Introduction

Soybean is an important leguminous crop and a major source of vegetable oil and proteins worldwide. The crop is prone to many economically important fungal diseases of which charcoal rot caused by Macrophomina phaseolina is the major constraint causing significant losses every year (Marquez et al. 2021). This pathogen also causes diseases in other legumes such as chickpea, mungbean and mashbean (Banaras et al. 2021; Javed et al. 2021). Different management methods such as physical, chemical (fungicides), regulatory, cultural and biological have been used to control Macrophomina phaseolina (Khan and Javaid 2020a; Khan et al. 2021; Um-e-Aiman et al. 2021). However, these methods are helpful only when used well in advance as precautionary measures (Ganeshamoorthi et al. 2010; Marquez et al. 2021). In addition, conventional chemical fungicides for M. phaseolina infections may be less helpful due to soil-borne nature of the pathogen, and may interrupt the balance of beneficial microbes in the soils (Anis et al. 2010). Furthermore, the indiscriminate use of chemical pesticides and fungicides may develop resistance to pathogenic strains and can cause harmful environmental risks and health hazards (Afouda et al. 2012). Efforts to manage the disease in soybean through crop rotation has also been suggested (Mengistu et al. 2007), but it may be inadequate for control of soil-borne fungal diseases with long-surviving propagules such as charcoal rot. Therefore, alternative methods of disease control are need of the time.

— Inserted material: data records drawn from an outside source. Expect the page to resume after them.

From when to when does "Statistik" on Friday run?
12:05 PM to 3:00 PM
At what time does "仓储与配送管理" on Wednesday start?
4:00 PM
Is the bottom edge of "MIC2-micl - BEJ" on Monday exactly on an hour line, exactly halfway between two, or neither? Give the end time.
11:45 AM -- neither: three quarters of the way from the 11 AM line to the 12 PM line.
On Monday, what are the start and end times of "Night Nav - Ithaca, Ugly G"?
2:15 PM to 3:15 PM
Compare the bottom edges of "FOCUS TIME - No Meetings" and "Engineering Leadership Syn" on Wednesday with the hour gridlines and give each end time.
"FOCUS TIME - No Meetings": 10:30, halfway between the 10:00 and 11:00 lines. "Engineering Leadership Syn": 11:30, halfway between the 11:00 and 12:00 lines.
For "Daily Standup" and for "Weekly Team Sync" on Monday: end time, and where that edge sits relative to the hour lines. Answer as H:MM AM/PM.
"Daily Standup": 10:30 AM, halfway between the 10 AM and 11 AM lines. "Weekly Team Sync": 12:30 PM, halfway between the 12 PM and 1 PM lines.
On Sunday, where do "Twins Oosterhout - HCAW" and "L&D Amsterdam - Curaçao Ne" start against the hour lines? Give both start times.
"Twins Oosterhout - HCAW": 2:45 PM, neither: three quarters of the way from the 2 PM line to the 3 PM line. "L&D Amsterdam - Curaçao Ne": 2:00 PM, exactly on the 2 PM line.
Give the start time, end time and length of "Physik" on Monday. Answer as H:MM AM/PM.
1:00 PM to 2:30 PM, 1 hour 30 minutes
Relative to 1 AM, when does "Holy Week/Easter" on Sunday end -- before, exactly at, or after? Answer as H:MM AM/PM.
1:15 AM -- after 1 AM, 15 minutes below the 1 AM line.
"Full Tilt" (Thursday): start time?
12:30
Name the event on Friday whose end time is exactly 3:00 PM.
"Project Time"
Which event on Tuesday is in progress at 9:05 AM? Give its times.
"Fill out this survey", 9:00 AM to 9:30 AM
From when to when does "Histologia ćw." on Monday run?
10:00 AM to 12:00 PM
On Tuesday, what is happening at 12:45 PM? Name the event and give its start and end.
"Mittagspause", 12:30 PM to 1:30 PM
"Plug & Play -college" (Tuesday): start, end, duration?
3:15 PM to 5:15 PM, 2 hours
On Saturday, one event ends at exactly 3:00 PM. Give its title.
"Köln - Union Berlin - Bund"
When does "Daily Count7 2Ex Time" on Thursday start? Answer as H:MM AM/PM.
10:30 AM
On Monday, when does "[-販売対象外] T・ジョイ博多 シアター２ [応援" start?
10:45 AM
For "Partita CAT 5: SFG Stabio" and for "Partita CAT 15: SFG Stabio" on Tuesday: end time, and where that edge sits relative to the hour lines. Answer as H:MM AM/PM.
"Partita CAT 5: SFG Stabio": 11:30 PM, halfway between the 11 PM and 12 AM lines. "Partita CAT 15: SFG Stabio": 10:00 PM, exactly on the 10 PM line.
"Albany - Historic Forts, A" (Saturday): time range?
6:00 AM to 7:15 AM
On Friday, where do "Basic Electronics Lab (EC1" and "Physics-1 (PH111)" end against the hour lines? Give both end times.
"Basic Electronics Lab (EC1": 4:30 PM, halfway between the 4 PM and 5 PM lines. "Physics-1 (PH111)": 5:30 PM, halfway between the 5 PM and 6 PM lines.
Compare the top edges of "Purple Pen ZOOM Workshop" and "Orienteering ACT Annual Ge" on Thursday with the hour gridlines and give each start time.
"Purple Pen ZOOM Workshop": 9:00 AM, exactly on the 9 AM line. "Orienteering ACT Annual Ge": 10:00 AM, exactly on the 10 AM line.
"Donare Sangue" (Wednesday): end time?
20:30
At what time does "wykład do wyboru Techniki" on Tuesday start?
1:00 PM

During the past few decades, different biocontrol agents have been identified, characterized and commercialized (Javaid et al. 2021; Sharf et al. 2021). Biocontrol organisms have gained more attention as component of integrated disease management programs (Shahid and Khan 2019; Ali et al. 2020). Biological control is an effective way to enhance resistance in plants against pathogens, and this technique may play a significant role in sustainability of agricultural systems. Biocontrol organisms are helpful against seed- and soil-borne fungal diseases of several crops (Akhtar and Javaid 2018; Javaid et al. 2018; Yasmin et al. 2020). The fungus Trichoderma harzianum has been documented to suppress many soil-borne fungal pathogens including M. phaseolina (Mukhopadhyay and Kumar 2020; Khan and Javaid 2020b). Aly et al. (2007) enlisted different antagonists of Trichoderma spp. against M. phaseolina. Sreedevi et al. (2011) depicted that T. viride and T. harzianum isolates had antifungal activity against M. phaseolina. Trichoderma spp. act as biocontrol organisms and also stimulate the plant resistance and growth resulting in overall improvement in yield (Javaid et al. 2017; Shoaib et al. 2018). The biocontrol activity related to antibiotics and mycoparasitism also improves defense response or systemic resistance in plants (Naher et al. 2014). The germination percentage of melon was 96.7% when seeds were treated with commercial T. harzianum + M. phaseolina as compared to M. phaseolina alone (46.7%) and showed excellent results against charcoal stem rot of water melon (Etebarian 2006). The antagonistic characteristics of the biocontrol species depend on multiple mechanisms that are involved in activation of specific properties (Khan and Javaid 2020b).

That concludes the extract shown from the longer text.